By default, the exported session includes signer data so your server can sign for the user. If your server needs to sign messages or transactions, do not use excludeSigners.
If the server only needs to validate the user’s session and does not need signing capabilities, export without signer data: 
const sessionWithoutSigners = await para.waitAndExportSession({
  excludeSigners: true,
});

Importing Sessions

For cases where you need to import a previously exported session back into a Para client instance: 
const para = new Para(apiKey);

await para.importSession(exportedSessionString);

const isActive = await para.isSessionActive();
A Para instance can hold one active session at a time. On the server, create a fresh ParaServer instance for each imported user session.

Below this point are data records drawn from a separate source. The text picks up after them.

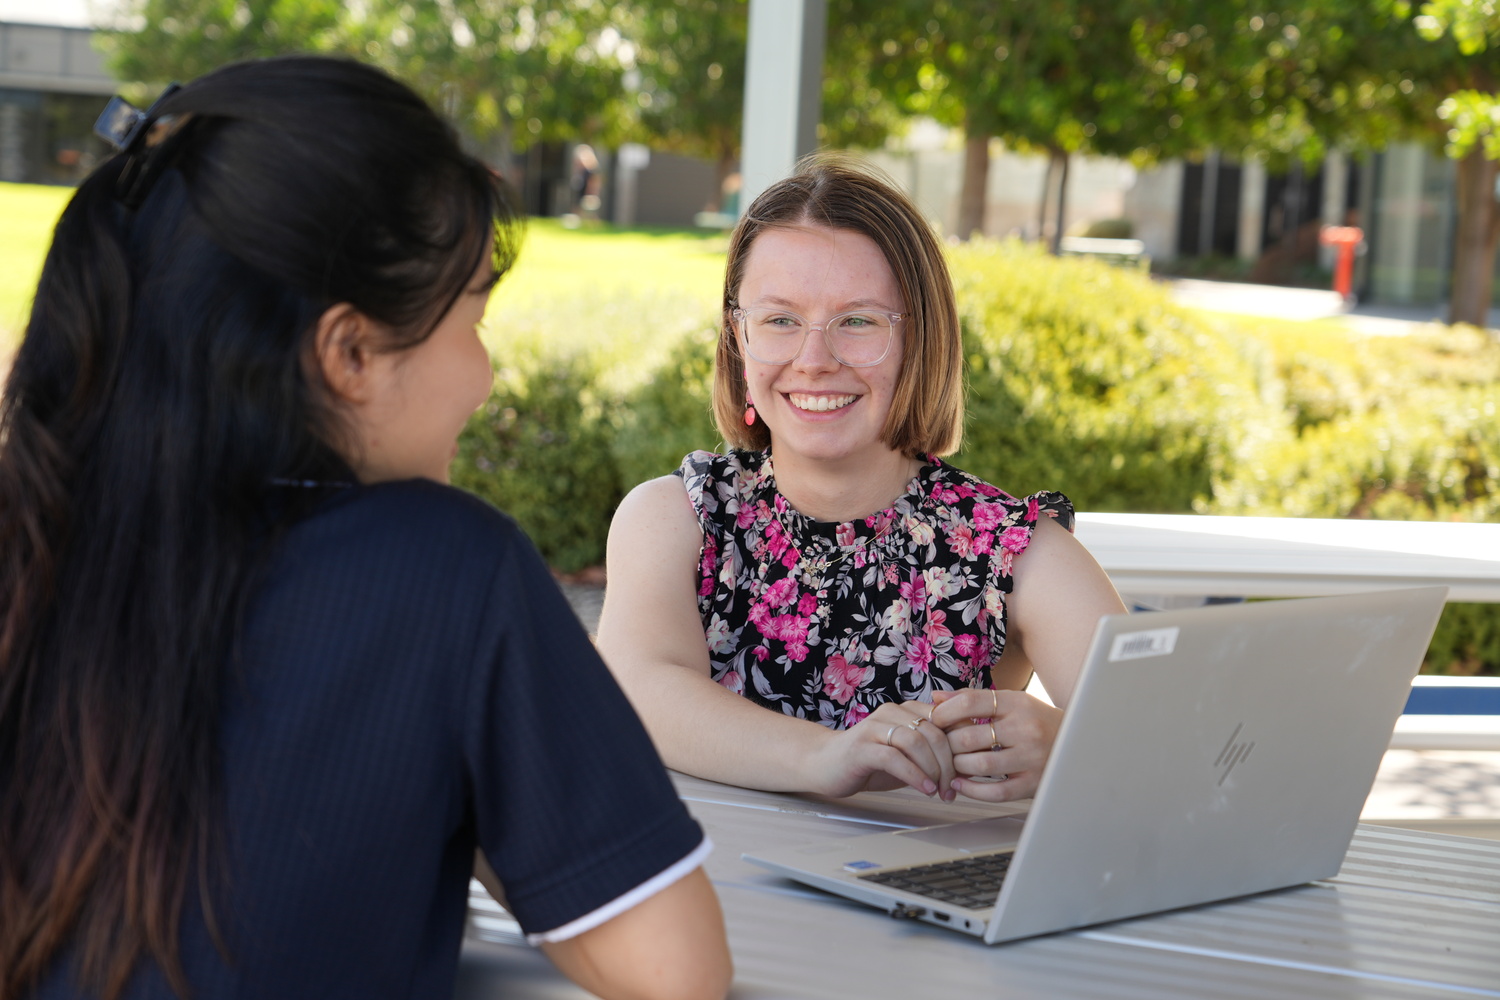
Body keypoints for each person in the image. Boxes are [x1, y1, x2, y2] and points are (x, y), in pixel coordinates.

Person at [0, 57, 730, 1000]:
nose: (487, 375)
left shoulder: (33, 538)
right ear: (349, 352)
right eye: (471, 318)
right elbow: (677, 972)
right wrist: (477, 789)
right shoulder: (447, 570)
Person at [597, 157, 1126, 805]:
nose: (813, 360)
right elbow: (642, 686)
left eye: (858, 321)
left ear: (921, 343)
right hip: (711, 898)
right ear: (737, 339)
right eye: (779, 320)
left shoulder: (1017, 553)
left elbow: (1179, 751)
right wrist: (827, 757)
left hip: (907, 902)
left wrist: (1075, 748)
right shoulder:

Server-Side Implementation

To learn more about handling sessions on the server, check out the following guide:

Best Practices

  • Export for the operation you need: Include signer data only when your server will sign for the user.
  • Secure transmission: Always use HTTPS when transmitting exported sessions to your server. Do not log serialized sessions.
  • Session validation: Verify the session validity on your server before performing authenticated operations.